CIM Group is spearheading the redevelopment of The Gulch, a sea of asphalt next to Mercedes-Benz Stadium, into a project called Centennial Yards.

Last week, CIM filed an application to begin the second residential phase of the project, which will include 234 residential units over retail and two levels of below-street parking.

Carter, which has been revitalizing the area next to the former Turner Field stadium in a project called Summerhill, also filed an application to begin the second phase of 513 Hank Aaron Drive, a six-story apartment building with ground-floor retail.

“The Mitchell Street corridor from where Newport is to where the Reverb [hotel] is going to be is the very first real place where people will be able to hang out before and after games,” said Brian McGowan, the president of Centennial Yards Co., the local firm backed by CIM spearheading the project. 

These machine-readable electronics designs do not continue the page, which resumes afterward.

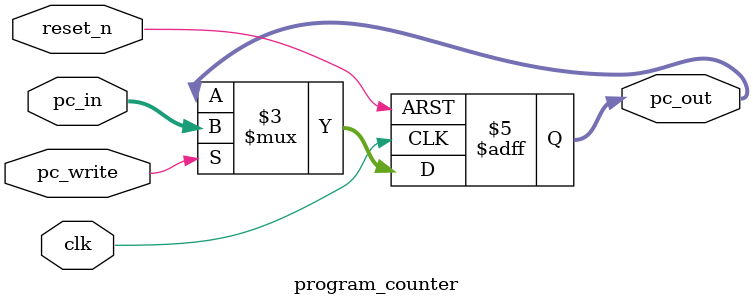
<source format=v>
module program_counter(
    input clk,
    input reset_n,
    input [15:0] pc_in,
    input pc_write,
    output reg [15:0] pc_out
);
    always @(posedge clk or negedge reset_n) begin
        if (!reset_n)
            pc_out <= 16'h0000;
        else if (pc_write)
            pc_out <= pc_in;
    end
endmodule

</source>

Downtown Atlanta has largely been left behind in the overall resurgence of the city of Atlanta this past decade. That spark began in Midtown and has led to a wave of redevelopment and adaptive reuse, reversing the trend of companies and residents moving to Metro Atlanta’s suburbs in the latter half of the 20th century. 

Newport, CIM and Carter's focus for the first wave of new projects in Downtown is on residential, in the hopes of it creating a 24-hour population that will drive business to the retail and other commercial developments, McGowan said.

“It's not rocket science. If you want to revitalize Downtown Atlanta you need to get people living in Downtown Atlanta,” he said. "That's what happened to Midtown."